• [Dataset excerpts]

# # #

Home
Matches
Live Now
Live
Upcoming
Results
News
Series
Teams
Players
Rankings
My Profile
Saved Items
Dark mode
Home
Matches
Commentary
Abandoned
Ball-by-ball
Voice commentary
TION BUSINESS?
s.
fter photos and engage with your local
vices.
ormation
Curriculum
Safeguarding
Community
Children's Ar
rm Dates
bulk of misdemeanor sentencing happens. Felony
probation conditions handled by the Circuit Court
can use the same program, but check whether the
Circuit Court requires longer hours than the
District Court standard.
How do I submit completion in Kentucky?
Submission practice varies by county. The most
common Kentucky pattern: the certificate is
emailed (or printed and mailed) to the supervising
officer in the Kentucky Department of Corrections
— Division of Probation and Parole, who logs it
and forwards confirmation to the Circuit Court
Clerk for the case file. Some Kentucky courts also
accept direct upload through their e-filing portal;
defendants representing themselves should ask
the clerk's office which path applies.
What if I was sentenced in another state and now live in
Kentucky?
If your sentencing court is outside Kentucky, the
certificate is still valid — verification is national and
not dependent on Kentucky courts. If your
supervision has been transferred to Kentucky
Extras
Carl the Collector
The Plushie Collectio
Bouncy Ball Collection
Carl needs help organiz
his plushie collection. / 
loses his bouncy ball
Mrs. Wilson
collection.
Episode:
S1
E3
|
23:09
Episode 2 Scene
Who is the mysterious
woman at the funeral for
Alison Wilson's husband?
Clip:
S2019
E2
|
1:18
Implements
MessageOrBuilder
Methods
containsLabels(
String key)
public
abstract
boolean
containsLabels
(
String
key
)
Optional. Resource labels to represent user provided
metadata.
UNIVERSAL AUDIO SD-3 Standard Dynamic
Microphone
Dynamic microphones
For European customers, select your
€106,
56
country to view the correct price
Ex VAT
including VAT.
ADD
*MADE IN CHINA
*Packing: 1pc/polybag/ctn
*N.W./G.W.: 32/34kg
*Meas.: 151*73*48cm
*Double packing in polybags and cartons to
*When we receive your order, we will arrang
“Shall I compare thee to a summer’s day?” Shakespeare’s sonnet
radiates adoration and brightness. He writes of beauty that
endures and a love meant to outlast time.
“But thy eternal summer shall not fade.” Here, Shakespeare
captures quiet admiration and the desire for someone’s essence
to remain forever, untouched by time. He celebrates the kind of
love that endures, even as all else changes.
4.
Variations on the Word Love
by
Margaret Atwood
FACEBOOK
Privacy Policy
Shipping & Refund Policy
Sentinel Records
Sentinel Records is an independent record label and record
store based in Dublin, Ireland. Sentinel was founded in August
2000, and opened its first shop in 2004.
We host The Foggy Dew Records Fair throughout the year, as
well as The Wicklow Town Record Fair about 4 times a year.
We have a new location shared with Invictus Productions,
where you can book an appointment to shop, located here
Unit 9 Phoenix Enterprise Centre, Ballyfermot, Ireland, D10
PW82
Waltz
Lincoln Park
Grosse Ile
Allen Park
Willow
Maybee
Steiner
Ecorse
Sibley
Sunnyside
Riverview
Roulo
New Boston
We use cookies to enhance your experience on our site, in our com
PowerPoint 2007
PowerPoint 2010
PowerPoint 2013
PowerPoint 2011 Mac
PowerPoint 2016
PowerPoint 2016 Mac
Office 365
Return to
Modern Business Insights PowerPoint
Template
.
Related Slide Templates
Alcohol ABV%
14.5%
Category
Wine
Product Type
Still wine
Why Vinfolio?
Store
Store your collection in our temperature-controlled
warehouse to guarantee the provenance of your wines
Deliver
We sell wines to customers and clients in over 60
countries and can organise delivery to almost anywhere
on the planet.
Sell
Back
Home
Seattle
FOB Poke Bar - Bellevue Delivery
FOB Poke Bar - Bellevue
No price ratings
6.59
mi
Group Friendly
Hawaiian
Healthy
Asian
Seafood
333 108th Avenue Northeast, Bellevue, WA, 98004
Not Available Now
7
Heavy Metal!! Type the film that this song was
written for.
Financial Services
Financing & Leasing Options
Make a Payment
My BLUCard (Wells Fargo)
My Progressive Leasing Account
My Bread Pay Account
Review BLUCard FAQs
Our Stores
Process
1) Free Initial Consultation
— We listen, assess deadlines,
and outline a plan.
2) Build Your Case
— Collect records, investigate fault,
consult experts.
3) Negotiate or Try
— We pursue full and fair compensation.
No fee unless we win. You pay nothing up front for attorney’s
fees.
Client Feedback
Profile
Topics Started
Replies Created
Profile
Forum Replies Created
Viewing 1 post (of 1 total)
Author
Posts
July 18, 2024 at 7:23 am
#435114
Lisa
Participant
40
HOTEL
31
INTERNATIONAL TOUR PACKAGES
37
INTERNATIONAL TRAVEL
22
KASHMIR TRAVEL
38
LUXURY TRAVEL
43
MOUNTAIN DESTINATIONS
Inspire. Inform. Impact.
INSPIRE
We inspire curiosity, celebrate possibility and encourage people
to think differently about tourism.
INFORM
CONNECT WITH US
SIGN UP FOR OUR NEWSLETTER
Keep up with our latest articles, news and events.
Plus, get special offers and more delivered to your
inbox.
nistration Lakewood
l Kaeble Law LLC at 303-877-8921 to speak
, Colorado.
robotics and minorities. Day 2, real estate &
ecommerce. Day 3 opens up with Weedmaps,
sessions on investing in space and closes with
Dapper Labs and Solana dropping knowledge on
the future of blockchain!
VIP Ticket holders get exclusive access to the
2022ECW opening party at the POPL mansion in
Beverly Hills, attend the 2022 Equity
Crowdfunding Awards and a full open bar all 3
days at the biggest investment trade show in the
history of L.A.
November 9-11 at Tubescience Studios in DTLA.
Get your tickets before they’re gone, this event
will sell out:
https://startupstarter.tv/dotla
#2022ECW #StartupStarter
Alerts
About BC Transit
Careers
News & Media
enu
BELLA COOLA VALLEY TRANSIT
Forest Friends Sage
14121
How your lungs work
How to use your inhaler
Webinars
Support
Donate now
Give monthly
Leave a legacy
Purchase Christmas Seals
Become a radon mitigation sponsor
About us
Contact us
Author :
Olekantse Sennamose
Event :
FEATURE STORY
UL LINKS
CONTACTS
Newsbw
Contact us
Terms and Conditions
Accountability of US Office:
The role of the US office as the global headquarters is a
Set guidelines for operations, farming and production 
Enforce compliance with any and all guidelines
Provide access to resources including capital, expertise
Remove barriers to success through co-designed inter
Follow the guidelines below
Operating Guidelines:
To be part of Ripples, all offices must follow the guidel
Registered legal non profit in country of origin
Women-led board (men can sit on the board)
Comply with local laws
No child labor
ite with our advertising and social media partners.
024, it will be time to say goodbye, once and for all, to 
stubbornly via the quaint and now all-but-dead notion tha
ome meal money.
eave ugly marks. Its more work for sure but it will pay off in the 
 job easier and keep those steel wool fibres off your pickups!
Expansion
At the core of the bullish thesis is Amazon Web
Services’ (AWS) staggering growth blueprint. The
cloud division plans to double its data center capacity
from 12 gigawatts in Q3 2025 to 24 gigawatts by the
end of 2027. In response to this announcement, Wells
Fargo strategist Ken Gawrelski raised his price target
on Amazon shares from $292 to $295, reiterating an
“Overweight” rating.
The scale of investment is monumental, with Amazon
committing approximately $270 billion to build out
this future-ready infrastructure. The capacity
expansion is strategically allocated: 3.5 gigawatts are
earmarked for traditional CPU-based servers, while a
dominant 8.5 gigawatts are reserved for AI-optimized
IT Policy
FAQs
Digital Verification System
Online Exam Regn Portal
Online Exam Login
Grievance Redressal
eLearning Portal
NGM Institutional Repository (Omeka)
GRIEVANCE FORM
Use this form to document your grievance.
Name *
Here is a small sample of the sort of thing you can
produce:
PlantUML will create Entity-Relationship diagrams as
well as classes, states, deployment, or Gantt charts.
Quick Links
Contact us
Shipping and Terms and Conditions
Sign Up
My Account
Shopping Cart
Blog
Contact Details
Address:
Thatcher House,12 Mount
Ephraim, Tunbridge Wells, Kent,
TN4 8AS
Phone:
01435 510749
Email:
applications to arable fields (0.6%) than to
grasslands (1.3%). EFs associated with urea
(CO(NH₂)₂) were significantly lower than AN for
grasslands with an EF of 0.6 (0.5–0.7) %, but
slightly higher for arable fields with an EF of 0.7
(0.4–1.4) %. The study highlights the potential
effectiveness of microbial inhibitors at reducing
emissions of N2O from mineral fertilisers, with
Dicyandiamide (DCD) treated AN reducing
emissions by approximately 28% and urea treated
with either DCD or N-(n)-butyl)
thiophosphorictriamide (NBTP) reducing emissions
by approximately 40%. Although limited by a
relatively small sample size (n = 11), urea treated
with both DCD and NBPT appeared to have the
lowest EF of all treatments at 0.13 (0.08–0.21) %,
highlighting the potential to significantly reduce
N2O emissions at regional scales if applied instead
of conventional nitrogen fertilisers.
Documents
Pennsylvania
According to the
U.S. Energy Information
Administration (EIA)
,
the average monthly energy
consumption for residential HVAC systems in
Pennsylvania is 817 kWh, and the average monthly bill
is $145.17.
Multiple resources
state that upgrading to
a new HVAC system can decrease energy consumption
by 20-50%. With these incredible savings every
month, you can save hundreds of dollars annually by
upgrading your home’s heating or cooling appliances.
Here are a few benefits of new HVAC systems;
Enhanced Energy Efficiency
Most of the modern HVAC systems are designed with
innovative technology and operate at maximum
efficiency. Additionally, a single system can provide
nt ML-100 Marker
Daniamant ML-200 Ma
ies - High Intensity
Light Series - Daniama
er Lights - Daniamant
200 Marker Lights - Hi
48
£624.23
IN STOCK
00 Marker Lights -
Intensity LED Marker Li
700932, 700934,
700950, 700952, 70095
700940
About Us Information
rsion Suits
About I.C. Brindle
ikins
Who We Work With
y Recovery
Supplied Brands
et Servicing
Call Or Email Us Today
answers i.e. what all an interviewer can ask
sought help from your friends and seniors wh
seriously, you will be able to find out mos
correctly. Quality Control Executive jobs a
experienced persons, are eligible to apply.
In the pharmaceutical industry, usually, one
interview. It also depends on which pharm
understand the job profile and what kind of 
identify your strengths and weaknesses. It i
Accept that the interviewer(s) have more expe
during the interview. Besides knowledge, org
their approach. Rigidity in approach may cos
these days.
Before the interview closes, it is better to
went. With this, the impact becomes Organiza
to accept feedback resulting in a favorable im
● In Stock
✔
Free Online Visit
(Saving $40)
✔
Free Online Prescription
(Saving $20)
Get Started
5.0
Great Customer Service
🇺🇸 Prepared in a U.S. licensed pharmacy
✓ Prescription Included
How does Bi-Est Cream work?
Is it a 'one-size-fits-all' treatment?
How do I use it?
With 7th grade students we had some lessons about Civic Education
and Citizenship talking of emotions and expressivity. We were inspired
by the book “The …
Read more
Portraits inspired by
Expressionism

# # #

• [ASSIGNMENT] In the entries above, find the line with "grasslands (1.3%). EFs associated with urea" and the line with "answers i.e. what all an interviewer can ask", then restate word for word both of them and every line between, with nothing more.

• [SOLUTION TO THE EXERCISE]
grasslands (1.3%). EFs associated with urea
(CO(NH₂)₂) were significantly lower than AN for
grasslands with an EF of 0.6 (0.5–0.7) %, but
slightly higher for arable fields with an EF of 0.7
(0.4–1.4) %. The study highlights the potential
effectiveness of microbial inhibitors at reducing
emissions of N2O from mineral fertilisers, with
Dicyandiamide (DCD) treated AN reducing
emissions by approximately 28% and urea treated
with either DCD or N-(n)-butyl)
thiophosphorictriamide (NBTP) reducing emissions
by approximately 40%. Although limited by a
relatively small sample size (n = 11), urea treated
with both DCD and NBPT appeared to have the
lowest EF of all treatments at 0.13 (0.08–0.21) %,
highlighting the potential to significantly reduce
N2O emissions at regional scales if applied instead
of conventional nitrogen fertilisers.
Documents
Pennsylvania
According to the
U.S. Energy Information
Administration (EIA)
,
the average monthly energy
consumption for residential HVAC systems in
Pennsylvania is 817 kWh, and the average monthly bill
is $145.17.
Multiple resources
state that upgrading to
a new HVAC system can decrease energy consumption
by 20-50%. With these incredible savings every
month, you can save hundreds of dollars annually by
upgrading your home’s heating or cooling appliances.
Here are a few benefits of new HVAC systems;
Enhanced Energy Efficiency
Most of the modern HVAC systems are designed with
innovative technology and operate at maximum
efficiency. Additionally, a single system can provide
nt ML-100 Marker
Daniamant ML-200 Ma
ies - High Intensity
Light Series - Daniama
er Lights - Daniamant
200 Marker Lights - Hi
48
£624.23
IN STOCK
00 Marker Lights -
Intensity LED Marker Li
700932, 700934,
700950, 700952, 70095
700940
About Us Information
rsion Suits
About I.C. Brindle
ikins
Who We Work With
y Recovery
Supplied Brands
et Servicing
Call Or Email Us Today
answers i.e. what all an interviewer can ask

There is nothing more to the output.